Monday, May 27, 2013

Wolf Hall

Wolf Hall by Hilary Mantel (2009)

"Already there are too many books in the world. There are more every day. One man cannot hope to read them all." So says Henry VIII, and yet I spent a full month reading this one. I can't explain what was so compelling about a book that confounded me at every turn, but I kept plugging away at it despite the bewildering number of characters who all shared just a handful of first names, and the unclear pronouns that made it impossible to know who the hell was speaking at any given time.

Thank goodness I've watched the tv series The Tudors or else I'd have been far more confused. The inexplicably-titled Wolf Hall closely follows Thomas Cromwell during the period in which Henry VIII tires of his first wife, Catherine of Aragon, and marries Anne Boleyn amid a great deal of political and religious machinations. It was very long, yet covered such a short period that Anne Boleyn was still alive at the end of the novel.

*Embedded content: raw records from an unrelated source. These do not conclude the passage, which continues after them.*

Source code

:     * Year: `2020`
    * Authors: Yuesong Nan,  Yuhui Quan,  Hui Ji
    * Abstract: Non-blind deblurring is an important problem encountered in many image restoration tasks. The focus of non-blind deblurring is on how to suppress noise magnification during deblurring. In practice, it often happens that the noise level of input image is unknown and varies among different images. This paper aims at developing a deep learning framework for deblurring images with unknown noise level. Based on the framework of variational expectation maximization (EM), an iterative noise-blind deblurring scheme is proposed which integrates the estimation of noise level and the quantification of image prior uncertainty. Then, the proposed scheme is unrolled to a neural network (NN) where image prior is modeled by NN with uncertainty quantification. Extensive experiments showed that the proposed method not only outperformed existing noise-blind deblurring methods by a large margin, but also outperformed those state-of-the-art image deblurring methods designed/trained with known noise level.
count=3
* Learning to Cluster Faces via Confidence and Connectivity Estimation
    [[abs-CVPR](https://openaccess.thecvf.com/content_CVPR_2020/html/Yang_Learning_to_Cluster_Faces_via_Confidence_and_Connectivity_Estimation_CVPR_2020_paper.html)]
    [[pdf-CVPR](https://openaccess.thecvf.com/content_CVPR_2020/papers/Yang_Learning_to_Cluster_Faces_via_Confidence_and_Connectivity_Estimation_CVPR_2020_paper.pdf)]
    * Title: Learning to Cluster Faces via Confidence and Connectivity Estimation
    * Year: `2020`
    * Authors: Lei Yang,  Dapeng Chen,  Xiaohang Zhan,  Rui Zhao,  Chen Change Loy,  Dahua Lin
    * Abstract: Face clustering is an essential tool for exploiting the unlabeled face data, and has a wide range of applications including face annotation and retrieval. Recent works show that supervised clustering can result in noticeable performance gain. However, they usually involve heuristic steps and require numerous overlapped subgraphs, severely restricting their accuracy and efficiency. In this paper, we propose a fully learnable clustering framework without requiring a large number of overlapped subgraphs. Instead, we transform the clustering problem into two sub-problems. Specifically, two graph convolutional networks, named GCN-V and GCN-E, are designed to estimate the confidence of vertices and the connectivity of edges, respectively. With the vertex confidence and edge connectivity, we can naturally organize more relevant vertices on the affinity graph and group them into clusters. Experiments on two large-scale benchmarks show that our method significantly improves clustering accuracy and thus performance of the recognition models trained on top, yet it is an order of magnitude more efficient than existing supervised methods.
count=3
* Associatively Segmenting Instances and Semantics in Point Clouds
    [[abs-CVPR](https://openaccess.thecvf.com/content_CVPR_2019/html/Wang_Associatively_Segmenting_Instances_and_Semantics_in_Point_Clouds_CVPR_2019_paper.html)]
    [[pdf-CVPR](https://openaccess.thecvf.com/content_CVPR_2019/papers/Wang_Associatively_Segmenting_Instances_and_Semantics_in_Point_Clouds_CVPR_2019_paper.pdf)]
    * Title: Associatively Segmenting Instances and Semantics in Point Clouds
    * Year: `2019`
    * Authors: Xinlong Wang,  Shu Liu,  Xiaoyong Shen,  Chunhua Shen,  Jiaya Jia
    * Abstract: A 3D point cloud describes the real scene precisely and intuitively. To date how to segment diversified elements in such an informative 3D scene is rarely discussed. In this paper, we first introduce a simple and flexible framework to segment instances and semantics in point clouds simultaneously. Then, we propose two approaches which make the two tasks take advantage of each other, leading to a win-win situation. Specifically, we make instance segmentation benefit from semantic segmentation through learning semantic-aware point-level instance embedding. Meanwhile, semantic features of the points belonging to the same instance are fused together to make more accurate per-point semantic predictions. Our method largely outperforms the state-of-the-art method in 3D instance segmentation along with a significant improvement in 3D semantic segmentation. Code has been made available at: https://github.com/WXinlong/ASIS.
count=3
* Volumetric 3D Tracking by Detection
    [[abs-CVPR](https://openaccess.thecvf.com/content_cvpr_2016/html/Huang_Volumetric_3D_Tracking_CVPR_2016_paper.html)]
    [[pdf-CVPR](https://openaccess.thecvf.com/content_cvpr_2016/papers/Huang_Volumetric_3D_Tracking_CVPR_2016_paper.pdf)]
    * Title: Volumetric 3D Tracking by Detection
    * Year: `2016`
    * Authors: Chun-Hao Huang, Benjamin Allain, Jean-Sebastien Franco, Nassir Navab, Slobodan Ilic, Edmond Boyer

The most frustrating aspect of this novel is that Mantel almost always refers to Thomas Cromwell only as "he." This is especially confusing when there are other male characters in the scene who are also being referred to because there was nothing to clarify whether the "he" was whatever guy had been just previously mentioned, or Cromwell. Seriously, Hilary Mantel, what exactly were you trying for here? I understand sacrificing a bit of clarity for a larger gain, but here the constant use of "he" achieves nothing. It's not as though it made the writing more poetic or captured something that just saying "Cromwell" could not.

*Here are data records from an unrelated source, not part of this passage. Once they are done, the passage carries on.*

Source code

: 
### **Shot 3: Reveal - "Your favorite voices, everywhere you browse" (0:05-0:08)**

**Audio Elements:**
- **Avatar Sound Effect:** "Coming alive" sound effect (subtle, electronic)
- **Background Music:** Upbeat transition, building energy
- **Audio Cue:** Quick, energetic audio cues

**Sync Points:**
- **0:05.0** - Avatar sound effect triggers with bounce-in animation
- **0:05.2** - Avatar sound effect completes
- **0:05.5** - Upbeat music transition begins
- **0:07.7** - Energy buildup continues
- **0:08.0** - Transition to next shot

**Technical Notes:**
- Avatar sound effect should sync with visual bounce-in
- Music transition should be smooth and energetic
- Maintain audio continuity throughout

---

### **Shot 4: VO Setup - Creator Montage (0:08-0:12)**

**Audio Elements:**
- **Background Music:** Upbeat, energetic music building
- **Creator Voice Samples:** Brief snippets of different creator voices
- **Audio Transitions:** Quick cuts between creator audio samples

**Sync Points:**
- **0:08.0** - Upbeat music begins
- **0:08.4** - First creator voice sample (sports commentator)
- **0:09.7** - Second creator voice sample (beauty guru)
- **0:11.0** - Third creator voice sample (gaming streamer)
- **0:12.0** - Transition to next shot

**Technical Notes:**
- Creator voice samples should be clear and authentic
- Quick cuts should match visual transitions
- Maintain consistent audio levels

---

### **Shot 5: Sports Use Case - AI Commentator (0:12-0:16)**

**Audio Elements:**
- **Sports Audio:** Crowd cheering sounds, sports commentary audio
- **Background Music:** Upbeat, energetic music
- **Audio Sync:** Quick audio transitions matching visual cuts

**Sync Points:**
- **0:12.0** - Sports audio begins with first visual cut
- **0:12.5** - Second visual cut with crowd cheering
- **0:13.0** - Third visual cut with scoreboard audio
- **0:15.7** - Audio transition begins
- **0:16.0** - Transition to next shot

Even when names were used, it was still confusing since everyone in the novel seemed to be a Thomas or an Anne or a Henry. I realize it's based on history and these were the actual names, but it is fiction so would it hurt mix things up a little, or at least specify which Thomas or Henry was being referred to?

Now, it's not all bad or else I wouldn't have made it through at all. Had it been tighter, shorter and more clear, it would have been a very strong book. Thomas Cromwell was a fascinating and well-developed character, and I particularly liked the memory system he learned in Italy, and which I learned from reading Moonwalking with Einstein. There was a great smattering of dry humor, and I hope that henceforth when I cry out in frustration it is to say "Oh, by the thrice-beshitten shroud of Lazarus!" Descriptions of everyday life were tangible, bringing the historical setting alive. And there were some examples of really lovely writing: "Rumors crop up in the short summer nights. Dawn finds them like mushrooms in the damp grass." I wish there had been more of that and less of all the things I didn't like.

I'm mystified at all the amazing reviews and awards this book received. The NY Times review said: "Its 500-plus pages turn quickly, winged and falconlike." I cannot disagree strongly enough. The Guardian calls it "lyrically yet cleanly and tightly written" and says the "reader finishes wanting more." It's like I read a completely different book. But this is why I tend to shy away from award-winners and highly-praised literary fiction. I frequently end up reading through reviews afterward, trying - and failing - to figure out why everyone loved the book so much.

The only reason I even read Wolf Hall is because I really want to try the follow-up Bring Up the Bodies. There's no reason, of course, to read the first one since I've watched the tv show and can look up any history I need (I won't even pretend to actually know it). I can't explain why I was so compelled to read this first. The sequel is apparently written in a much more clear style without the confusing Cromwell "he," and it's shorter, so there's hope I'll like it a lot better. Of course I'll tell you all about it. Mostly, after reading Wolf Hall for a solid month, I'm just happy to finally be free of it.